Data supplied Start Marker
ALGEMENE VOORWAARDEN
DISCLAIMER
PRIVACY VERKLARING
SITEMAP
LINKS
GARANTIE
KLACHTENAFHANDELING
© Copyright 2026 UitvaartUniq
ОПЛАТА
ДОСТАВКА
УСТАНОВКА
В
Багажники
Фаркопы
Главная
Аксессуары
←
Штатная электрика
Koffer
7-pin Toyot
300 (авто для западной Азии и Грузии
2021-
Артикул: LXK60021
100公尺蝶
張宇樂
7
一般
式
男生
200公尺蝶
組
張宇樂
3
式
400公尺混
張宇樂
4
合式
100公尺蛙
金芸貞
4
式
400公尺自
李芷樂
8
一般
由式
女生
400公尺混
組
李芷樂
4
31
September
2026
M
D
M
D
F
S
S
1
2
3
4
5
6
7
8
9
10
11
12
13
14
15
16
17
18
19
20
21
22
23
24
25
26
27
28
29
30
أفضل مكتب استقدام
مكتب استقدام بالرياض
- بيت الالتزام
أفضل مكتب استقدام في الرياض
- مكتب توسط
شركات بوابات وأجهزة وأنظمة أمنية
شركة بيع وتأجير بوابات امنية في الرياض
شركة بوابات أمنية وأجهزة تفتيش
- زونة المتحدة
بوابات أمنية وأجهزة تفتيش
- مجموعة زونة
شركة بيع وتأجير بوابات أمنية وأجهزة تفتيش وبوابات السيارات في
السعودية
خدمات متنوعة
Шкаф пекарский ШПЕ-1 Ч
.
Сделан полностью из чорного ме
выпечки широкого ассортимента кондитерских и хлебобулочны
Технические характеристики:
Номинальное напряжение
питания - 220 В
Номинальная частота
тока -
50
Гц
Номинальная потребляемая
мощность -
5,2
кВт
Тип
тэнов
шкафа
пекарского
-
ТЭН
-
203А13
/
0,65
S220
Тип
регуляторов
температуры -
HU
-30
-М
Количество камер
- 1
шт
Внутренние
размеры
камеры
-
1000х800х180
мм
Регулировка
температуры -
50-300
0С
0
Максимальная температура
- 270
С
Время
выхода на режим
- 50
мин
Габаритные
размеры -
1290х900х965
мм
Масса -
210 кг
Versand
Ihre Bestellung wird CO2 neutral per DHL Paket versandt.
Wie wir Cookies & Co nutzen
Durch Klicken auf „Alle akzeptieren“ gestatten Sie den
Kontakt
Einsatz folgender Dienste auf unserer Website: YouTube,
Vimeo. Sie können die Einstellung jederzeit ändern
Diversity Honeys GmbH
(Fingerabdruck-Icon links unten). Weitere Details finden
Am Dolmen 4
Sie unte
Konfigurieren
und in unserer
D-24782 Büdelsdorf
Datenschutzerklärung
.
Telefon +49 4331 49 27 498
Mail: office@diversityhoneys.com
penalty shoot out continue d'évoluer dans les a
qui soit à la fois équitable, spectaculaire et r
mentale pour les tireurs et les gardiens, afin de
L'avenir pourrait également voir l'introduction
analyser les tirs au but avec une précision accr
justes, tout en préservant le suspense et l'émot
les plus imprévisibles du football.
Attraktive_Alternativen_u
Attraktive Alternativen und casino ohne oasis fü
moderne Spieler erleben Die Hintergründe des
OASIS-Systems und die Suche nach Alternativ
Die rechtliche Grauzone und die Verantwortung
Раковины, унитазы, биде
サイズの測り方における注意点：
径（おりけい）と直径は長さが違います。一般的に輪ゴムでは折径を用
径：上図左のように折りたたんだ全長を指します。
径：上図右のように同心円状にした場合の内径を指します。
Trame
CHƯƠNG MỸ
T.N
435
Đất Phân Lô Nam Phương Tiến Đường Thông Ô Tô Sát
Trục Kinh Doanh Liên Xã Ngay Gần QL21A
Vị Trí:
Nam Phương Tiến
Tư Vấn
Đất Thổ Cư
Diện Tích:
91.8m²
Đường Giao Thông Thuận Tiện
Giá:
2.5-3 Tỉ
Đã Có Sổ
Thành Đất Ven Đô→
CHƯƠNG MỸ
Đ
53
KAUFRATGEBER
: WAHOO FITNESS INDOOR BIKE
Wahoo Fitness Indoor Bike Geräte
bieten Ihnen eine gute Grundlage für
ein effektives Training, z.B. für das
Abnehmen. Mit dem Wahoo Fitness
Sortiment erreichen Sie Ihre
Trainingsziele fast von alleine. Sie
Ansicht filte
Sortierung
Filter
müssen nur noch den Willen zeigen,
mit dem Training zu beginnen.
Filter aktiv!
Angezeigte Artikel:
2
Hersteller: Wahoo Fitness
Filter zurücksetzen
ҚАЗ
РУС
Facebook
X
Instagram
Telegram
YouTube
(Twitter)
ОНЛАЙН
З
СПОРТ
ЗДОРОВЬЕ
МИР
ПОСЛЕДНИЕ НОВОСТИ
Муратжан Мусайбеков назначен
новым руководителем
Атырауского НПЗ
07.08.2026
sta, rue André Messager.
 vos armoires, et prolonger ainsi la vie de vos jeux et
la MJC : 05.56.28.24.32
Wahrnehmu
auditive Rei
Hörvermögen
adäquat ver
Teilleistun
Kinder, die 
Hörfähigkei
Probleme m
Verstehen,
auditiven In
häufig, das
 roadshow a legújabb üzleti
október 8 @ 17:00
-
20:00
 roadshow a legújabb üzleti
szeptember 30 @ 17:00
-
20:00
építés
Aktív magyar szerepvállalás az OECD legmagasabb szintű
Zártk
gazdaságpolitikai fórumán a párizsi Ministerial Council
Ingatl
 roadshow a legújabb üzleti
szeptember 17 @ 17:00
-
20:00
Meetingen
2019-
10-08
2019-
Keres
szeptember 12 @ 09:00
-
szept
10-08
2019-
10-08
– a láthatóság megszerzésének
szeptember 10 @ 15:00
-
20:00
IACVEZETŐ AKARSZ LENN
Data supplied End Marker
*What is required*. Lines holding the string "وأجهزة" must be copied out of the entries above.

*Problem solution*.
شركات بوابات وأجهزة وأنظمة أمنية
شركة بوابات أمنية وأجهزة تفتيش
بوابات أمنية وأجهزة تفتيش
شركة بيع وتأجير بوابات أمنية وأجهزة تفتيش وبوابات السيارات في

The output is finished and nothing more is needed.